# Max Trax



## alpink (Aug 22, 2010)

anyone have any contact information like the last name of this Dave guy in Spencer Port New York that supposedly builds custom race tracks.
his phone number or maybe it is the "official" Max Trax shop phone number is disconnected.
my buddy has been emailing with no reply.
is there something about custom routed/CNCed race tracks that causes people to take sizable deposits (like half the amount of the complete track) and then do NOTHING ?
any information as to the whereabouts, condition or criminal status of this guy would be greatly appreciated.
thank you in advance for your kind consideration.


----------



## JordanZ870 (Nov 25, 2004)

Have a look here, Al.
This is interesting.

I copy this from the Home page at max trax


*Welcome to MaxTrax Scale Racing
*

*Important message*

As many are aware a recent tragedy in my life has taken its toll on me personally and the business. I ask for your continued patience as I work to sort out the future and get to complete orders. Many customers have had to wait an unbelievable amount of time and for that I apologize. The priority had to be what it had to be these last months and being a small business, when I am not able to work, tracks cannot be finished. My apologies to all who have been made to feel ignored from phone calls and emails and if you felt that your questions have gone unanswered.​ This tragedy has put me into a financial debt that seems insurmountable. I don't want to close MaxTrax as I have enjoyed the many years of making fine quality tracks for so many but this may be the only way. So many hours of time spent designing, engineering, and preparation for each track order before it even goes into production, time that has never been passed along in the final cost of each track has made me question the viability of continuing. The financial burden I face now compounded with those customers who wish to cancel orders have put me into a dire situation. I ask for your help, your understanding, and patience. -Thank you very much. ​ If you would like to see MaxTrax survive, I would like to hear from you. If you wish to help with donations of any amount, it would be so much appreciated and might help to get me through this tough time and allow MaxTrax to continue. ​ *If you wish to donate to "Save MaxTrax fund" please send a check to the adress on the contacts page.*



http://www.maxtraxracing.com/


----------



## alpink (Aug 22, 2010)

#### [Information]
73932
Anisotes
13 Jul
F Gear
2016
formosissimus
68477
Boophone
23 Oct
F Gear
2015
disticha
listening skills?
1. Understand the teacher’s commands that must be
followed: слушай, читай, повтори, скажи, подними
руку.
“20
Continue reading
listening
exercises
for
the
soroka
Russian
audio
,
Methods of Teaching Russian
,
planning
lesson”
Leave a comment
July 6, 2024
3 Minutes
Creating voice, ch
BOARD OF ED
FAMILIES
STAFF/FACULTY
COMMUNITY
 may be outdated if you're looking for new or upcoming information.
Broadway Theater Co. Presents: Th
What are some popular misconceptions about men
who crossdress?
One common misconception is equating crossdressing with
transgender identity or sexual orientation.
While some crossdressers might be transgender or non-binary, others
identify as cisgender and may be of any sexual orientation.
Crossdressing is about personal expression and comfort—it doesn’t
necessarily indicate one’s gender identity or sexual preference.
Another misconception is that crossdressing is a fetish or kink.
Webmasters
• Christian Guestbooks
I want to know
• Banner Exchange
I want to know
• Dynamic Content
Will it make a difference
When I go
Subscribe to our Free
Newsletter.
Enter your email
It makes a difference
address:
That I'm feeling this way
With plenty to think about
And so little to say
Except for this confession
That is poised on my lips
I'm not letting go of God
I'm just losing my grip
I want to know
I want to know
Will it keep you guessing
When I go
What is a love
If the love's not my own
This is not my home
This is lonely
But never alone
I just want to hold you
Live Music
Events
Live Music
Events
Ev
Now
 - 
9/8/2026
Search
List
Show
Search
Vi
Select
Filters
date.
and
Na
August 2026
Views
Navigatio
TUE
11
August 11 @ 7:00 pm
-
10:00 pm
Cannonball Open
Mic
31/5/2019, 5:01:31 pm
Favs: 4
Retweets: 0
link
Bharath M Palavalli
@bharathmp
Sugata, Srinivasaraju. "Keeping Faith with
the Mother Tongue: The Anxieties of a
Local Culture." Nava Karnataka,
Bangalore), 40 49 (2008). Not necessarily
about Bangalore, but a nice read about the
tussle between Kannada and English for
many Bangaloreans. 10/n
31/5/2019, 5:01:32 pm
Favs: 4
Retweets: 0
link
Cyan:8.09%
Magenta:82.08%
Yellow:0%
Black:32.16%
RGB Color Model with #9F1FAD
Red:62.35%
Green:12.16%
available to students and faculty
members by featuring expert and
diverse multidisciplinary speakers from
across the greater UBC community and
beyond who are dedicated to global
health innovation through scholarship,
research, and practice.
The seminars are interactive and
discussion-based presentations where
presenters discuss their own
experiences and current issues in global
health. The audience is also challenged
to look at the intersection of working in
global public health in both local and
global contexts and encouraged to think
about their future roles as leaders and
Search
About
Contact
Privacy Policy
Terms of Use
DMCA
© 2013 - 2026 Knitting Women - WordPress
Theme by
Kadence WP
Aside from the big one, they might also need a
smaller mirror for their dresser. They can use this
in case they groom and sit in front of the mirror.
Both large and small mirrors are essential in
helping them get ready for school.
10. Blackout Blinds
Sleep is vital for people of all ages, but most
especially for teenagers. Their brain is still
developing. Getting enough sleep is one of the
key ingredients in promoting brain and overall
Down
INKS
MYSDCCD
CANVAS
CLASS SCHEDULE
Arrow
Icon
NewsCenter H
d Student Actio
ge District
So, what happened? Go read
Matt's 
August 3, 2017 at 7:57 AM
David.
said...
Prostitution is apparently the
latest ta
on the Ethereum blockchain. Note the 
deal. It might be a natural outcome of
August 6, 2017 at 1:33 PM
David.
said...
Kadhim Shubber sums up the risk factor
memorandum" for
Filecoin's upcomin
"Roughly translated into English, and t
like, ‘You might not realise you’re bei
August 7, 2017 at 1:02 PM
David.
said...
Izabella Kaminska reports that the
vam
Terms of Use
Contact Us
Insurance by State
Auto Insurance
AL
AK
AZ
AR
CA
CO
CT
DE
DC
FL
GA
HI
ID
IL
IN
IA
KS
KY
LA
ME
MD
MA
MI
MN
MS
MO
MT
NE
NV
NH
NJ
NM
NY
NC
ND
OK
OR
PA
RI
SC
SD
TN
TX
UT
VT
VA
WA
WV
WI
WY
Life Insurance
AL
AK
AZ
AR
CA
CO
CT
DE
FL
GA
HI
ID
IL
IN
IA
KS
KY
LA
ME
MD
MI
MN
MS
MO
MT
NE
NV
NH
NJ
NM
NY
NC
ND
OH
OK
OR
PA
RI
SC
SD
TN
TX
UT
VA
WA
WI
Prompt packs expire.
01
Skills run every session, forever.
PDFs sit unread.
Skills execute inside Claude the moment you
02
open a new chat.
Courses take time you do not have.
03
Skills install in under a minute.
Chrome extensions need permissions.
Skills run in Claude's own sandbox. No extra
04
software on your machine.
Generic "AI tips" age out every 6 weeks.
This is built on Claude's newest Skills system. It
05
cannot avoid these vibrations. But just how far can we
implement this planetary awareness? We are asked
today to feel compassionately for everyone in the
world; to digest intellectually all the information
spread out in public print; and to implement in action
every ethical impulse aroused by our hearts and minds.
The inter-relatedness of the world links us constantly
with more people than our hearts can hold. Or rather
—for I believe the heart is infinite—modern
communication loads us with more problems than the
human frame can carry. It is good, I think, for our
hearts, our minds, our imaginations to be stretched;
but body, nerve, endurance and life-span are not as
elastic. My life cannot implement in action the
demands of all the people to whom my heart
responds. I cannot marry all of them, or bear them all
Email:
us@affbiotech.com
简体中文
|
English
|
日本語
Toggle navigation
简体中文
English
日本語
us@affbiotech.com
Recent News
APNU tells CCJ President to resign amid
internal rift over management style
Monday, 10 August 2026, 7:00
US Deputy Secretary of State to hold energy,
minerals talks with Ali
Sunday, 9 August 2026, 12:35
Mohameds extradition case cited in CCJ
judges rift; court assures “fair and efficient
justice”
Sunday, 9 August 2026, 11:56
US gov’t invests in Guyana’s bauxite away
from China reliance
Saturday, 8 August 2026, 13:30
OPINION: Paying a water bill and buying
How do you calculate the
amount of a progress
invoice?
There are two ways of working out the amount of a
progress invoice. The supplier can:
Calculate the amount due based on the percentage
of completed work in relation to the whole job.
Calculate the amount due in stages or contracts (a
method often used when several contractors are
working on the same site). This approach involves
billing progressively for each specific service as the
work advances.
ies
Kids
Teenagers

#### [What you have to do]
In the Max Trax thread, how does the home-page message ask donors to send money to the "Save MaxTrax fund"?

#### [Response]
By sending a check to the address on the contacts page.